Wann wird ein Hund zu gefährlich? Unter welchen Umständen sollte man einen Hund abgeben? Ab wann macht man sich selbst etwas vor?
Auslöser dieses Artikels war eine gerissene Schleppleine an einem ziemlich gefährlichen Hund, der dank intensiven Rückruftrainings (auch wenn er eigentlich nie frei geht) sofort wieder unter Kontrolle war.
Über dieses Thema muss ich ja immer wieder mal nachdenken, auch bei meinen eigenen Hunden.

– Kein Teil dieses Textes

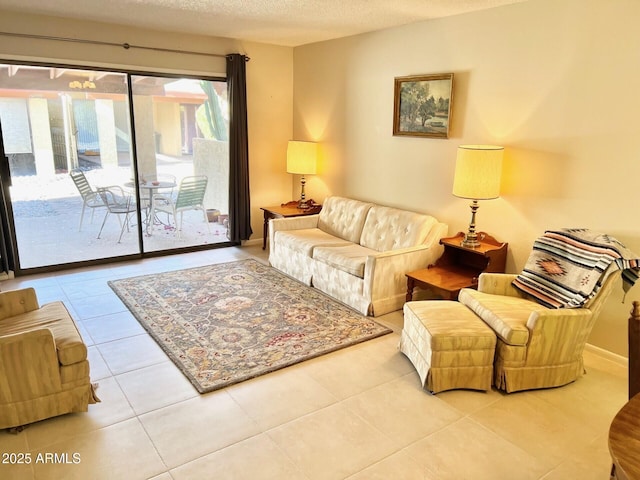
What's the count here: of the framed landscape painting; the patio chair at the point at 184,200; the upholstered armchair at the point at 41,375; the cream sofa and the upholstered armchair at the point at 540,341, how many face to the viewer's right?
1

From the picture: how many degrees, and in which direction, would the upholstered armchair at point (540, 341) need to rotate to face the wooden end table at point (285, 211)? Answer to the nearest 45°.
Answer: approximately 90° to its right

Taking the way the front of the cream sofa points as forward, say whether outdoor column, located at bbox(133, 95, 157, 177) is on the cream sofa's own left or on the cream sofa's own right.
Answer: on the cream sofa's own right

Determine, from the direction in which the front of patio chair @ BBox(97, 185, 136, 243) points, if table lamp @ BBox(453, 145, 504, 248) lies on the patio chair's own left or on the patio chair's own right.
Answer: on the patio chair's own right

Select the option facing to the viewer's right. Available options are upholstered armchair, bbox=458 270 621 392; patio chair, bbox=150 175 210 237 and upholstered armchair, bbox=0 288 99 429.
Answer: upholstered armchair, bbox=0 288 99 429

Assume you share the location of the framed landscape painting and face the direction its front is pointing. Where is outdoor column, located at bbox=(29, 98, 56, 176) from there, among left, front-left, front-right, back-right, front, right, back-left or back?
front-right

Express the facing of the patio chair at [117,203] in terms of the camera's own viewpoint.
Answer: facing away from the viewer and to the right of the viewer

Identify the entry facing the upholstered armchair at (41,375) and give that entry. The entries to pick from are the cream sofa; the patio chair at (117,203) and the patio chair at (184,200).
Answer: the cream sofa

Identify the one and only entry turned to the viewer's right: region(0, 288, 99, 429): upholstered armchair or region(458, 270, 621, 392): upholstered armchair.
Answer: region(0, 288, 99, 429): upholstered armchair

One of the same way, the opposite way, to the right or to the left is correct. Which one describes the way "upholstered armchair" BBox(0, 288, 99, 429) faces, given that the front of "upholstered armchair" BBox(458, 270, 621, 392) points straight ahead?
the opposite way

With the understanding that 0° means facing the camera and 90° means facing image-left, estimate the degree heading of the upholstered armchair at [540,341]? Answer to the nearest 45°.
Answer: approximately 45°

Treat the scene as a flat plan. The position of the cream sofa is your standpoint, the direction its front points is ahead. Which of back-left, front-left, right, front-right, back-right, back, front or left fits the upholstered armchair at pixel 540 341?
left

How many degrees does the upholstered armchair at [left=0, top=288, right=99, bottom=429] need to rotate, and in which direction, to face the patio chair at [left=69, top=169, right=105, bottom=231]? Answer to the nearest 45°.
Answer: approximately 90° to its left

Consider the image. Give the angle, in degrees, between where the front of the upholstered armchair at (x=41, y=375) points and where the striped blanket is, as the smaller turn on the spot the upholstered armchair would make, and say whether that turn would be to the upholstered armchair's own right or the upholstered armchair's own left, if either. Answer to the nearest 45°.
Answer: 0° — it already faces it

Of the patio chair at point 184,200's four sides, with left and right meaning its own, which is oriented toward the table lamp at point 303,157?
back

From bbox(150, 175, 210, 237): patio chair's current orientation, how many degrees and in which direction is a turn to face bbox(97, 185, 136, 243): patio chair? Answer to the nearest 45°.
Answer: approximately 45° to its left

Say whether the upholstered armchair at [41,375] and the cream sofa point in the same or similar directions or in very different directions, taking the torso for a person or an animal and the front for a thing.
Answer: very different directions

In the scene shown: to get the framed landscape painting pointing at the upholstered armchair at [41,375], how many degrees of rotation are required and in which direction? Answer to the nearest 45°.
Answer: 0° — it already faces it

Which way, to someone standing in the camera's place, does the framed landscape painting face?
facing the viewer and to the left of the viewer

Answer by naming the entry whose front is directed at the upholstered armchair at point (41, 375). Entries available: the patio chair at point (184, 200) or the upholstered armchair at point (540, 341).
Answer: the upholstered armchair at point (540, 341)

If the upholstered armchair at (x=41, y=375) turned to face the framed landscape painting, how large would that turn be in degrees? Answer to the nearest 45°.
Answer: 0° — it already faces it

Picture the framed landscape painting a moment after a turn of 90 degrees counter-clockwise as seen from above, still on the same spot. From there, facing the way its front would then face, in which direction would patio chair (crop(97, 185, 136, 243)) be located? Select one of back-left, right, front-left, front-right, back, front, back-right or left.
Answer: back-right
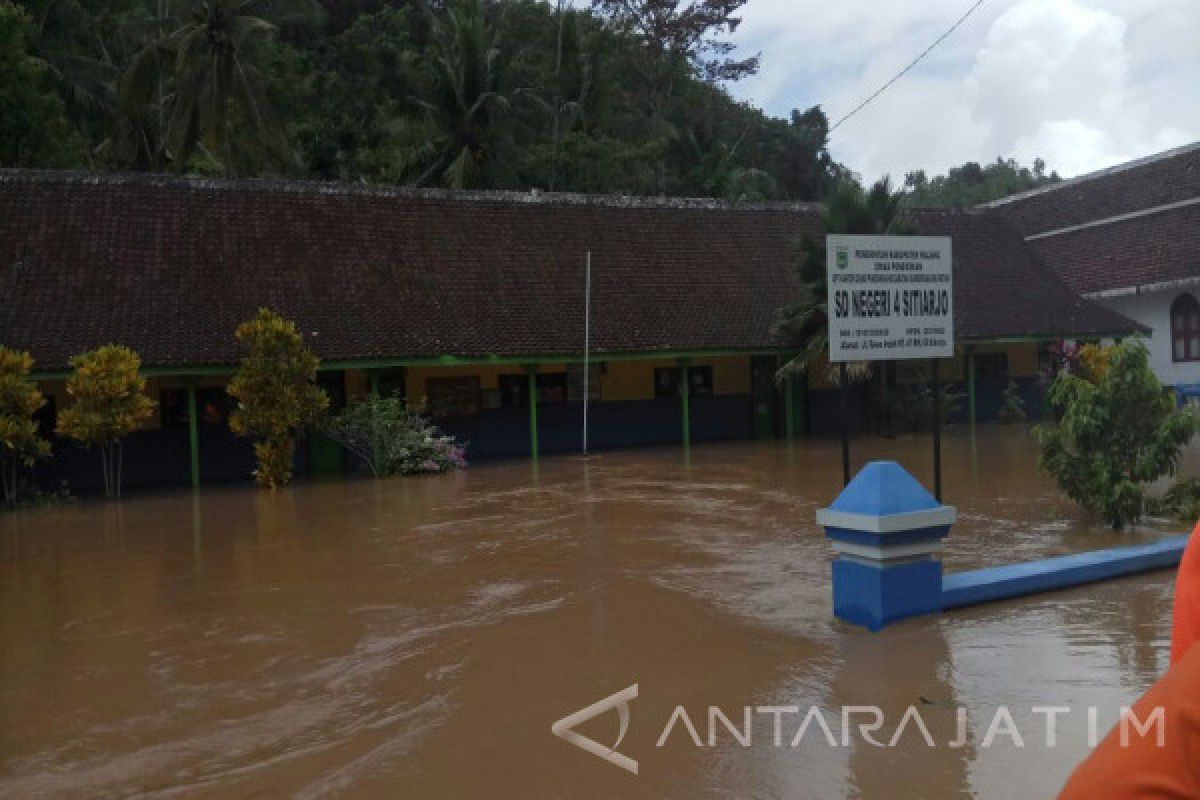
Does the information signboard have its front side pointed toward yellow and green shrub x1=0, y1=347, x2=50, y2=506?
no

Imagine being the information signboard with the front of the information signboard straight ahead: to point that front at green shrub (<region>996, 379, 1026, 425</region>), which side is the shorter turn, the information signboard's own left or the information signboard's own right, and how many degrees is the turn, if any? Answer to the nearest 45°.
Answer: approximately 180°

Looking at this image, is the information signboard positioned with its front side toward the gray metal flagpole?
no

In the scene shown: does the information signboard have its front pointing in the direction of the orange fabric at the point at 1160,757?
yes

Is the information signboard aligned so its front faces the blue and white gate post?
yes

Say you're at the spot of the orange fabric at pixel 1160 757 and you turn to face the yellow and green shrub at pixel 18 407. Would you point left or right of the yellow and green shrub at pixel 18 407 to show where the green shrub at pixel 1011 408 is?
right

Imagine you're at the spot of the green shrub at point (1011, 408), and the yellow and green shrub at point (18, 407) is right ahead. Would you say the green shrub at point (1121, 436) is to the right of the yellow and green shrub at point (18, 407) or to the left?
left

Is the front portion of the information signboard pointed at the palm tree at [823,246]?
no

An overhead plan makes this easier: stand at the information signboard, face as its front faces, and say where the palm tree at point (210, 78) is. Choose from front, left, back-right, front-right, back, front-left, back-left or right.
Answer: back-right

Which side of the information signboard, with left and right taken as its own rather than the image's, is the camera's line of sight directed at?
front

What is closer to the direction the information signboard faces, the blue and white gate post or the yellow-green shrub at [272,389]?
the blue and white gate post

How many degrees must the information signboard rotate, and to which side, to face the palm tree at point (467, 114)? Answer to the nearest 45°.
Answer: approximately 135° to its right

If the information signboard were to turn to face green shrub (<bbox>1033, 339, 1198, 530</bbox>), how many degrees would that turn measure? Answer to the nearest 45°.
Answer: approximately 135° to its left

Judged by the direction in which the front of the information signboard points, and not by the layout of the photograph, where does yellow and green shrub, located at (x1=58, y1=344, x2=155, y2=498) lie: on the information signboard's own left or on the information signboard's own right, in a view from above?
on the information signboard's own right

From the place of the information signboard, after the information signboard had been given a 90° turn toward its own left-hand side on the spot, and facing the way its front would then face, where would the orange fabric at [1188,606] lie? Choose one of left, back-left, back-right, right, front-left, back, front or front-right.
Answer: right

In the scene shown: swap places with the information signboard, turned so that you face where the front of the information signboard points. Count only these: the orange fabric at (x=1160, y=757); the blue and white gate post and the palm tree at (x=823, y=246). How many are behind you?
1
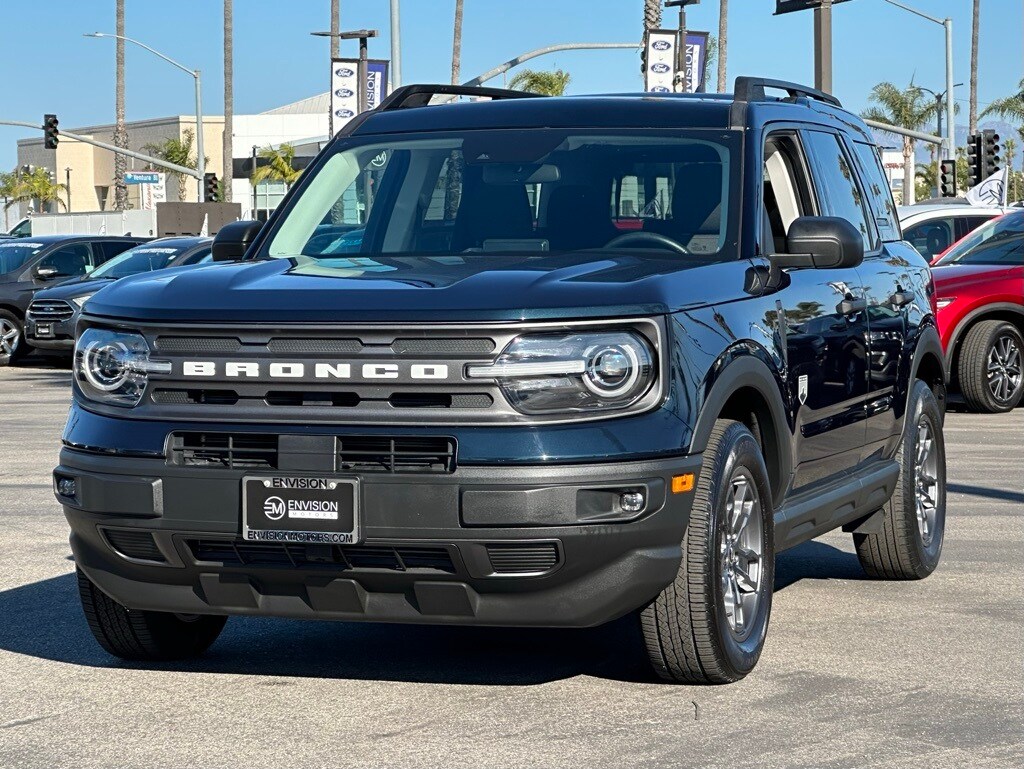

Nachdem im Leinenlos Rudel immer ein wirklich schwieriger Hund läuft und im Training auch öfters mal ein grenzwertige Hund-Halter-Kombination dabei ist, stehe ich manchmal vor schwierigen Fragen und Entscheidungen.
Erkenne Deine Grenzen
Meine eigenen Grenzen haben sich im Laufe der Zeit und mit jedem schwierigen Hund ein wenig weiter verschoben. Vor langer langer Zeit war schon bei „der eigene Hund knurrt einen nicht an“ Schluss mit lustig, heute bin ich froh, wenn ein Hund diese Vorwarnung abgibt und nicht einfach nur zubeißt. Es gab Zeiten, da dachte ich, „ok, der ist nur für mich gefährlich, aber mit Kindern absolut ok, das wäre der Punkt, wo Schluss ist“ oder „sobald Blut fließt, ist der Bogen überspannt“. Heute denke ich anders und sehe das Loch in meinem Oberschenkel nicht mehr als Biss, sondern letztlich als meinen eigenen Fehler.
Wann wird ein Hund nun zu einer echten Gefahr?
Wann ist der Zeitpunkt gekommen, an dem man aufgeben sollte? Welche Fälle steuern auf eine Katastrophe zu? Woran kann man erkennen, dass es besser wäre, einen Hund abzugeben? Wann sollte man seine eigenen Motive in Frage stellen?
Neulich stolperte ich zu diesen Fragen über eine interessante Liste von Reisner Veterinary, die ich Euch auf keinen Fall vorenthalten wollte. Folgende Risikofaktoren machen eine Abgabe des Hundes ratsam laut Reisner:
1. Die Größe des Hundes – nicht immer kritisch, aber tendenziell können größere Hunde gefährlicher sein
2. Die Vorhersehbarkeit der Angriffe – je unvorhersehbarer, desto schwieriger zu vermeiden
3. Anwesenheit von Kleinkindern unter 6 Jahren oder Personen, deren Verhalten unvorhersehbar oder unkontrollierbar ist
4. Minimale Auslöser des Angriffs – wenn Kleinigkeiten wie Zuwenden oder Anschauen den Biss auslösen
5. Physiologische Erregung: Am Anlass gemessen übertrieben aggressives Verhalten, zum Beispiel wenn der Hund gleich mehrmals zubeißt
6. Hundehalter, der mit dem Verhalten nicht umgehen und den Hund nicht sicher führen kann
Das ist natürlich nur eine grobe Zusammenfassung und ich persönlich würde um einige Punkte ergänzen. Zum Beispiel der Zeit- und Platzfaktor: Kann der Hund sicher verwahrt werden. Der Geld-Faktor: Kann der Halter sich intensives Training unter Anleitung von Fachleuten leisten. Der Familien-Faktor: Ziehen alle an einem Strang oder unterschätzt ein Haushaltsmitglied die Gefahr. Der Rasse-Faktor: Gehört der bissige Hund einer Rasse an, die allgemein als gutmütig eingeschätzt wird.
Mein Fazit: Leinen und Beißkorbriemen können reißen und Hochsicherheitstrakttüren auch mal offen stehen, weil irgendwer sie versehentlich aufgemacht hat. Wir tun einem Hund nichts Gutes, wenn wir ihn unter allen Umständen unter ungeeigneten Voraussetzungen halten. Tierschutz bedeutet manchmal auch, einen Hund rechtzeitig abzugeben.